§ **Selected extract**
══════════════════════════════
# Prout Catamaran Maintenance



## Constantin (Dec 16, 2000)

Hi there,

I was wondering if anyone else out there is sailing a Prout catamaran. After some frankly scary discoveries on ours, I am wondering how many others have had similar experiences with their boats. 

Some examples: 
* Structural defects caused the boat to come undone: Windows cracked, joinery opened, surfaces inside and outside the boat split.
* Prout drained the cockpit onto the engine, not overboard. 
* Our Masthead pins for the stays are regular steel, not the stainless ones supplied by Z-Spar and are rusting profusely. 
* A hatch that usually covers the steering ram could not hold water out. 
* Our electrical system did not meet ABYC standards, could have caused a fire. 
* Etc. Etc. Etc.

If you want to read the whole story, go to vonwentzel.net and check out the Prout section. There are 6.5Mb of 40k pictures illustrating all the things we have had to contend with so far. I hope this is not normal...


----------



## keithmcbride1 (Mar 19, 2010)

Hi There,
I own a Prout 45. I had the electrical busses replaced since the post could not be tightened due to poor OEM design. The cockpit on this model drains to the sea under the bridge deck. This boat is a 96 and I am the third owner. I have not had any structural problems. Prouts built later (Broadblue) did have problems and the China models have had a host of problems.

Keith


----------



## sailingdog (Mar 19, 2006)

Keith—

I doubt they much care, as their post is over 10 years old.


----------



## bebox (Sep 28, 2017)

Hi Keith,

how is the sailing: Speed? Slamming? I am looking at a well maintained Prout 45 (1998) but have no idea how they actually sail.

Regards & thanks,

BernhRD


----------



## capta (Jun 27, 2011)

bebox said:


> Hi Keith,
> 
> how is the sailing: Speed? Slamming? I am looking at a well maintained Prout 45 (1998) but have no idea how they actually sail. Regards & thanks, BernhRD


You might get lucky, but often ghost threads like this don't get answered.


----------
══════════════════════════════
§ **Data records**
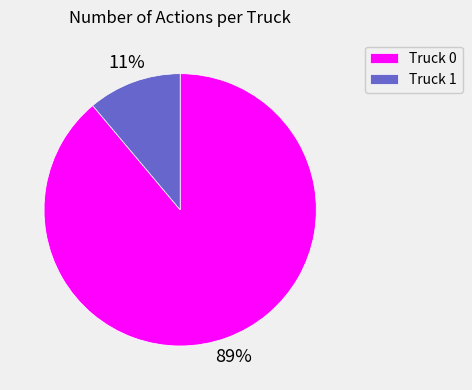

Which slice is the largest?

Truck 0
══════════════════════════════
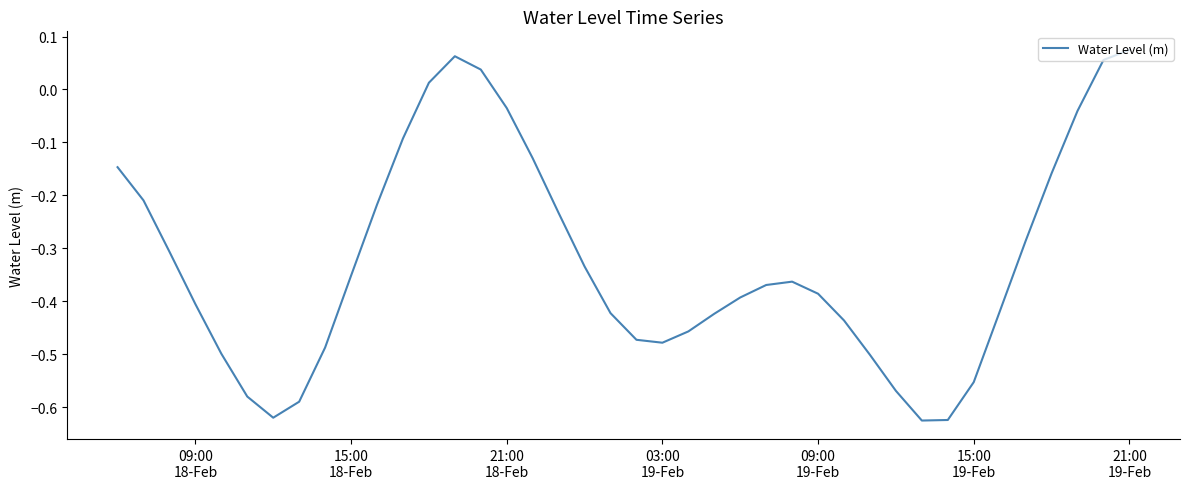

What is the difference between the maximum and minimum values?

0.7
══════════════════════════════
§ **Problems to solve**
A: Answer these questions using the Prout catamaran thread above, one answer per line and marked the same way.
(i) According to the first post, what were the masthead pins for the stays made of?
(ii) Which owner of the Prout 45 is keithmcbride1?
(iii) Which two aspects of sailing does bebox ask about?
B: Recast the paragraph of the Prout catamaran thread beginning "I own a Prout 45" as a short bulleted list that keeps its main facts.

§ **Expected responses**
A:
(i) Regular steel, not stainless.
(ii) The third owner.
(iii) Speed and slamming.

B:
- The writer owns a '96 Prout 45 and is its third owner.
- The electrical busses were replaced because poor OEM design meant the post could not be tightened.
- On this model, the cockpit drains to the sea under the bridge deck.
- The boat has had no structural problems.
- Later Prouts (Broadblue) did have problems, and the China models have had many.